Mauricio Soler returns home after four months in hospital

by Ben Atkins at 1:29 PM EST   comments
Categories: Pro Cycling, Injury
 
Colombian finally released from Navarra hospital following severe head injury on Tour de Suisse crash

mauricio solerFour months after suffering serious head injuries in a crash in the Tour de Suisse, Mauricio Soler has finally been released from hospital and allowed to return home, his Movistar team has announced. The Colombian has spent the past three and a half months in the University Hospital of Navarra, having transferred there following two weeks in intensive care at St Gallen in Switzerland.

“I feel improvement every single day,” said Soler, “though it's true that some days I seem like I’m taking a step back, and that always discourages you. For example, I'm concerned I get tired too soon when walking."

Soler’s wife Patricia has been a constant companion at his side as he recovered from the severe cranioencephalic trauma with cerebral edema, which he suffered as he hit a spectator and a crash barrier shortly after the start of the sixth stage of the Swiss race.

“He gets tired because he makes too many demands on himself," she said. "Doctors tell us that the spirit of a cyclist is also serving him well for his recovery."

Soler himself confirms this: “I'm putting all my energy into this, but it has to be this way, I don't see any other one."

Soler has now returned to his Spanish home in Pamplona, but it will still be some time before he can return to Colombia. Whether or not the rider, who won a mountain stage and the mountains jersey of the 2007 Tour de France, will be able to return to the peloton is unclear.

“We have to be patient, only time will tell about that, he said. It would be fantastic to return riding, but now I'm most interested on my own recovery."

Like Soler, the Movistar team is in no hurry to make that decision right now, with more emphasis put on the Colombian rider’s full physical recovery.
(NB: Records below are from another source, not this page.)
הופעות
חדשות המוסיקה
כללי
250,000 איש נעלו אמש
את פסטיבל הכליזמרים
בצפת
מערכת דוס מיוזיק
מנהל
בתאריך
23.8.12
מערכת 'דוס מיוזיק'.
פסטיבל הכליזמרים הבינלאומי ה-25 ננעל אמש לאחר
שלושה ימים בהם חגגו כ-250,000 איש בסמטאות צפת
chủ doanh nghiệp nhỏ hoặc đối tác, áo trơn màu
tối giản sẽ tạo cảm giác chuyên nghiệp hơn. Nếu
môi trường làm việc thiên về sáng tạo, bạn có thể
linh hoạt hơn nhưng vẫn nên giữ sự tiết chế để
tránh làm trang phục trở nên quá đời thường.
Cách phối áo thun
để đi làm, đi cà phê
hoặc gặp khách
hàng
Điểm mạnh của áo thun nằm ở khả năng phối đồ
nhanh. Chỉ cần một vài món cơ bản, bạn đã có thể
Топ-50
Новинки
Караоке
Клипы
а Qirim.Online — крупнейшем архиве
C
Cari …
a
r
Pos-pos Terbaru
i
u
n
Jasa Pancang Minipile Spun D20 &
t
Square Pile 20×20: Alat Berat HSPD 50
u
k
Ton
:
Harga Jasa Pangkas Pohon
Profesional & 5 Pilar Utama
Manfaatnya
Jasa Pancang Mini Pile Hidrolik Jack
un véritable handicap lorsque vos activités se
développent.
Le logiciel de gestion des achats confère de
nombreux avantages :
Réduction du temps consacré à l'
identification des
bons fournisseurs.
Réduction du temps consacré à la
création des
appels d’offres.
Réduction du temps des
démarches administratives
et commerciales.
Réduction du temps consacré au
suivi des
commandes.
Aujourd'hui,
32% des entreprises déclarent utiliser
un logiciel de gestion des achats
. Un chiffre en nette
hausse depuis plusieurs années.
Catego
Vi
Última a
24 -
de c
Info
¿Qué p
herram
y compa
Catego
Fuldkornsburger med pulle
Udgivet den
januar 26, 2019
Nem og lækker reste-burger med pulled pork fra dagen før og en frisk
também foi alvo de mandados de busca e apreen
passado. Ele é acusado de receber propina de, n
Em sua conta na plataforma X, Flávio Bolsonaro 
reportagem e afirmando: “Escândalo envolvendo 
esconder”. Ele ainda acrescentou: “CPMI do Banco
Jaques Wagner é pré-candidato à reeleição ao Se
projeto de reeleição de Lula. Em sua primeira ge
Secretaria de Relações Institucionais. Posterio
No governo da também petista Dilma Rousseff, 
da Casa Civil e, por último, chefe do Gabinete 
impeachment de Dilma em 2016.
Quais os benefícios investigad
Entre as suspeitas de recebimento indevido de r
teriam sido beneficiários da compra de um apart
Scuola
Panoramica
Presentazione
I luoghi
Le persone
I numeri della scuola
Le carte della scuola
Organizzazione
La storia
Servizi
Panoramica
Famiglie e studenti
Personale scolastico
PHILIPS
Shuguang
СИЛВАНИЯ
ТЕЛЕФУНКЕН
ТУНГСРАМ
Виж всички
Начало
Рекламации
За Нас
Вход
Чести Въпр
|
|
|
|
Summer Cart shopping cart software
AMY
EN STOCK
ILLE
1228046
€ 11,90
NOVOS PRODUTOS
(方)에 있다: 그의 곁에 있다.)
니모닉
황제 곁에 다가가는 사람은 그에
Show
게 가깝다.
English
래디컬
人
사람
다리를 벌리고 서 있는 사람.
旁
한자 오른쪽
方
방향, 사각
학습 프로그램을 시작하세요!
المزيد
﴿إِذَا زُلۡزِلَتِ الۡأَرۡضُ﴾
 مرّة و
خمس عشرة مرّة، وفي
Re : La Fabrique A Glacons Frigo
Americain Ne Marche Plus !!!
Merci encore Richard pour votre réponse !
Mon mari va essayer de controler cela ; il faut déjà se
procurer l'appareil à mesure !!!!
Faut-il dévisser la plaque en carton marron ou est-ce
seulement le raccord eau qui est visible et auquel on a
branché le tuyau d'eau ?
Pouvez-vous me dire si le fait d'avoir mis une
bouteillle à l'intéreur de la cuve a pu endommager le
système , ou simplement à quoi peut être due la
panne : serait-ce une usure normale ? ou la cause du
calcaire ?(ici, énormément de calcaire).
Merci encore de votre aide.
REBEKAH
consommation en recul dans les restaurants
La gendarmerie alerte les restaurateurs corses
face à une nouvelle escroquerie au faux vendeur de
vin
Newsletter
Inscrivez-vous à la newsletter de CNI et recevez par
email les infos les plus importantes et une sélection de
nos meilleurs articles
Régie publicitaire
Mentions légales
“What we're concerned about now is the personal side, not the sporting one,” confirmed team doctor Alfredo Zuñig. “For him, returning to riding his bike is a motivation, but it's still too soon to know whether it'll be possible or not. That's something nobody can assure. For the time being, his progress is still favourable and on the right way, but the rehab has still many months left.

“The best thing is that all steps are taken forward, and his progression since he came to Pamplona has been surprisingly good."